● Stated task 1: Write out the passage from the piece on filming in apartheid South Africa, starting at "Filming clandestinely in" and ending at "in that struggle.".
● Stated task 2: According to the account of filming in apartheid South Africa, in what year did the crew film the SWAPO-led resistance in Namibia?

--- Begin Page excerpt ---

Filming clandestinely in apartheid South Africa

John Green on his involvement in filming assignments in South Africa in the 1970s to help bring the abhorrent practices of the apartheid regime to world attention

The heroic exploits of the London Recruits, who entered South Africa incognito to distribute leaflets on behalf of the ANC has been given belatedly but most deservedly wide publicity through the book by Ken Keable and the film of the same name made about their exploits.

What is still scarcely acknowledged today is the significant contribution made by countries in the socialist bloc, particularly the Soviet Union and the GDR in the struggle to end apartheid. I was able to play a very small part in that struggle.

Under the auspices of GDR television, comrades from West Germany and Britain collaborated on filming assignments in South Africa over several years to help bring the abhorrent practices of the apartheid regime to world attention. They were sent on several assignments by GDR television to document what was happening on the ground in South Africa and in Namibia (then under South African rule). The resultant documentaries now lie gathering dust in German archives.

It shouldn’t be forgotten, that throughout the apartheid period, the South African regime was given tacit if not overt support in the West, including West Germany. Only the socialist countries gave full support to the anti-apartheid struggle.

Through these films, we wanted to show what the apartheid system meant in practice, how it divided people on the basis of race and ruined lives, and how the white minority regime oppressed and exploited the black majority on a daily basis, using Nazi-inspired racial laws and brute force. We also wanted to show how resistance to this oppression was growing among the black population, allied with a few progressive white citizens.

The film we made on Namibia was used by the then UN High Commissioner for Namibia, and later Nobel peace prize winner, Sean McBride, to show the world what was taking place and how SWAPO was waging a justified liberation struggle. No other TV company had addressed the illegal occupation of Namibia.

In1948, the ruling National Party was elected to power in South Africa and had assumed control and imposed apartheid on Namibia, then known as South West Africa. During the 20th century, uprisings and demands for political representation resulted in the UN assuming direct responsibility over the territory in 1966, but South Africa maintained de facto rule until 1973, when the UN recognized the South West Africa People’s Organization (SWAPO) as the official representative of the Namibian people.

I and my colleagues filmed in Southern Africa on several occasions, first in 1970 as well as in occupied Mozambique and white-ruled Southern Rhodesia, as Zimbabwe was then called. We filmed in Namibia in 1974, when we documented the resistance movement spearheaded by SWAPO. We also filmed in Mozambique during its bitter war with the South African financed Renamo terrorist organization, and again in Rhodesia, during the last days of Ian Smith’s regime during its bitter battles with the guerrilla liberation forces of ZANU and ZAPU. We were in South Africa again in 1983 during the rising resistance of the indigenous population and the emergence of the United Democratic Front, after the brutal suppression of the ANC. Before embarking on our assignments, we liaised closely with the ANC and SWAPO offices in London and were given safe contacts inside the country.

We had to travel under the guise of tourists, although the mountain of luggage we took, containing numerous cans of film stock, tape, a 16mm camera and tape recorder, clearly indicated that we were not tourists. If questioned, we said we were there to film the wildlife and making a travel film for TV. In those days, though, the regime was so cocksure of itself, that almost any white visitor was deemed to be beyond suspicion, so customs checks were cursory.

--- End Page excerpt ---
--- Begin Dataset ---

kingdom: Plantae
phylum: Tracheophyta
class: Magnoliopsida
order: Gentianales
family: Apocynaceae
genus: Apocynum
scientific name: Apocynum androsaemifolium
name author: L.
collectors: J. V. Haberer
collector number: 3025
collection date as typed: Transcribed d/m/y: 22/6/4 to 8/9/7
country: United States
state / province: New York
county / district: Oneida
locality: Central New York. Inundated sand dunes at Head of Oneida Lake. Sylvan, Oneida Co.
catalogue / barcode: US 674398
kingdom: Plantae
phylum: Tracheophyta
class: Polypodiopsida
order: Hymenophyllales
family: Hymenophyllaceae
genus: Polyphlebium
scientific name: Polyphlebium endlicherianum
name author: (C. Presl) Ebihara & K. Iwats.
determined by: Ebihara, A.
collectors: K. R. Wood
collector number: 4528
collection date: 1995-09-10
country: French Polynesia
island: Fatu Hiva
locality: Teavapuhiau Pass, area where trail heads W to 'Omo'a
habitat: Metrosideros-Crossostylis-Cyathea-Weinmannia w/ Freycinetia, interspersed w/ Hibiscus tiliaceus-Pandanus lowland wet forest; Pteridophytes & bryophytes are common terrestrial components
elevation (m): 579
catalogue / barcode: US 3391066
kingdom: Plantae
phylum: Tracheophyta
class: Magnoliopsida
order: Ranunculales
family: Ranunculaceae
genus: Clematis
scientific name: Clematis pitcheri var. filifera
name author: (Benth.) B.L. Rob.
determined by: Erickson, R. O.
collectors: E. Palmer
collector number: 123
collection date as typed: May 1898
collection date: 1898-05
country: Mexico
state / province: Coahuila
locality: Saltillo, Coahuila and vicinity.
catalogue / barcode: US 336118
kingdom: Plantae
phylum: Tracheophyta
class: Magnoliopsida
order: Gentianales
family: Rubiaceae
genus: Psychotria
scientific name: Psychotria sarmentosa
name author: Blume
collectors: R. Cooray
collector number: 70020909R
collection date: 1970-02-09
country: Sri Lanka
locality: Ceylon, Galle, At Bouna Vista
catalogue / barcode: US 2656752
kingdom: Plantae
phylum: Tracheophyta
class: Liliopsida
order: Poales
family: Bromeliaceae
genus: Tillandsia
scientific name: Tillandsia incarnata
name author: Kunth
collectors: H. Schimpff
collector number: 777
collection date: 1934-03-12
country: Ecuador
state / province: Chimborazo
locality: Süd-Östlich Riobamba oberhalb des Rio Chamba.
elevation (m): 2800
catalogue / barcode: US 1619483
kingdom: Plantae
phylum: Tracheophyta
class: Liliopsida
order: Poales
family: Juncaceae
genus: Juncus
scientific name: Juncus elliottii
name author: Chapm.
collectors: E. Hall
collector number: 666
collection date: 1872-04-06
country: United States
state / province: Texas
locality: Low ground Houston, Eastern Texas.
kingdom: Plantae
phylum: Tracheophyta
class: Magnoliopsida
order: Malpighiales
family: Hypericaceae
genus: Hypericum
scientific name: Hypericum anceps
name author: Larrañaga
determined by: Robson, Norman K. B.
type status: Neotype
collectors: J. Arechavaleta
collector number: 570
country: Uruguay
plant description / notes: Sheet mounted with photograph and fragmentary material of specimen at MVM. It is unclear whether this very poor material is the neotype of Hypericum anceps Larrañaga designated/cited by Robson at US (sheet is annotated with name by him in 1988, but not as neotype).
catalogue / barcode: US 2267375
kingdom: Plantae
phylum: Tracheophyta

--- End Dataset ---

● Task output 1:
Filming clandestinely in apartheid South Africa

John Green on his involvement in filming assignments in South Africa in the 1970s to help bring the abhorrent practices of the apartheid regime to world attention

The heroic exploits of the London Recruits, who entered South Africa incognito to distribute leaflets on behalf of the ANC has been given belatedly but most deservedly wide publicity through the book by Ken Keable and the film of the same name made about their exploits.

What is still scarcely acknowledged today is the significant contribution made by countries in the socialist bloc, particularly the Soviet Union and the GDR in the struggle to end apartheid. I was able to play a very small part in that struggle.

● Task output 2: 1974